### [TEXTE DE LECTURE]
L'attitude au restaurant

Tant qu’on est seul à la table, dans l’attente du deuxième convive, on est entièrement tourné vers l’extérieur. Même si l’on a le nez dans les pages d’un livre, c’est de manière butinante : un bruit vers la porte d’entrée, un mouvement dans le coin de l’oeil, et on lève la tête, pour voir. On en profite pour observer, discrètement. Tiens, le jeune-vieux cadre a commandé un whisky sec d’entrée de jeu. Le couple de retraités-touristes ne se parle pas (enfin, elle, elle parle un peu, lui marmonne des monosyllabes). Et puis elle arrive. Dès qu’elle arrive, nous sommes dans la conversation, tournés complètement vers l’intérieur, dans ses yeux. Un monde se réinvente, et des boules quiès impalpables se posent dans mes oreilles, nous sommes dans une bulle. Mais s’il arrive qu’elle disparaisse un moment au cours du repas pour aller se repoudrer le nez, j’en profite pour replonger un moment dans l’extérieur (tiens, le cadre jeune-vieux déjeune seul, avec une demi-bouteille de blanc, le couple retraité-touriste a filé, il faut dire, ils ont déjeuné tôt…).

### [DONNÉES FOURNIES]
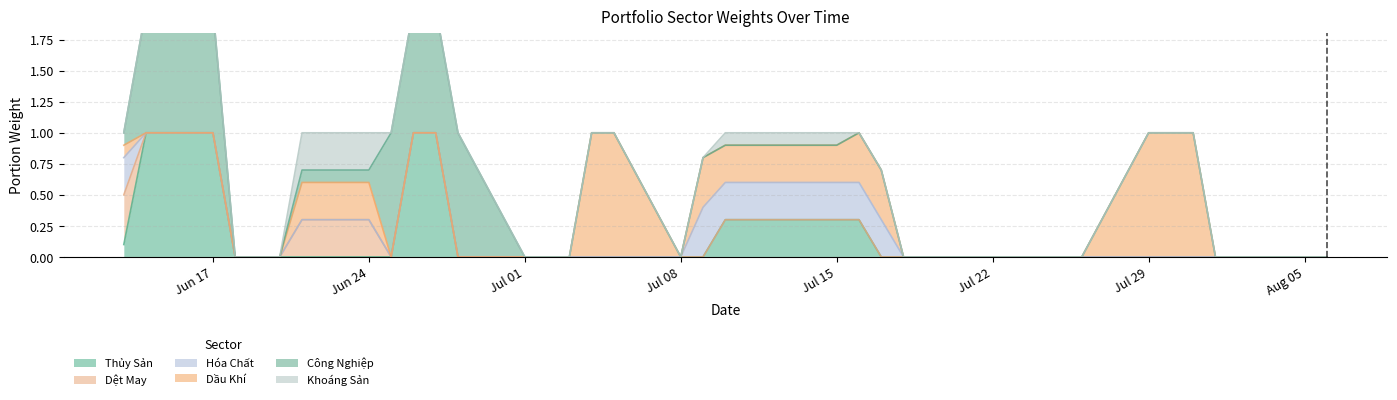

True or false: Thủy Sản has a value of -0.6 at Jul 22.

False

--

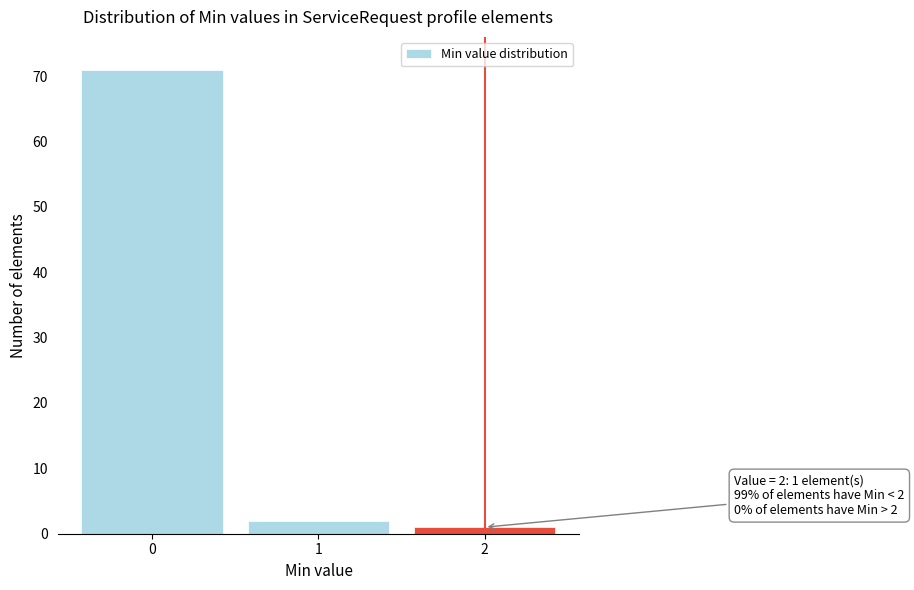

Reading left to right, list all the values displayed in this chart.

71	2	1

### [CONSIGNE]
Répondez brièvement aux questions ci-dessous sur le texte consacré à l'attitude au restaurant.
1. Qu'a commandé le jeune-vieux cadre d'entrée de jeu ?
2. Avec quoi ce cadre déjeune-t-il seul vers la fin du texte ?
3. Qu'a fait le couple de retraités-touristes à la fin, et quelle explication le texte en donne-t-il ?

### [CORRIGÉ]
1. Un whisky sec.
2. Avec une demi-bouteille de blanc.
3. Il a filé, car il avait déjeuné tôt.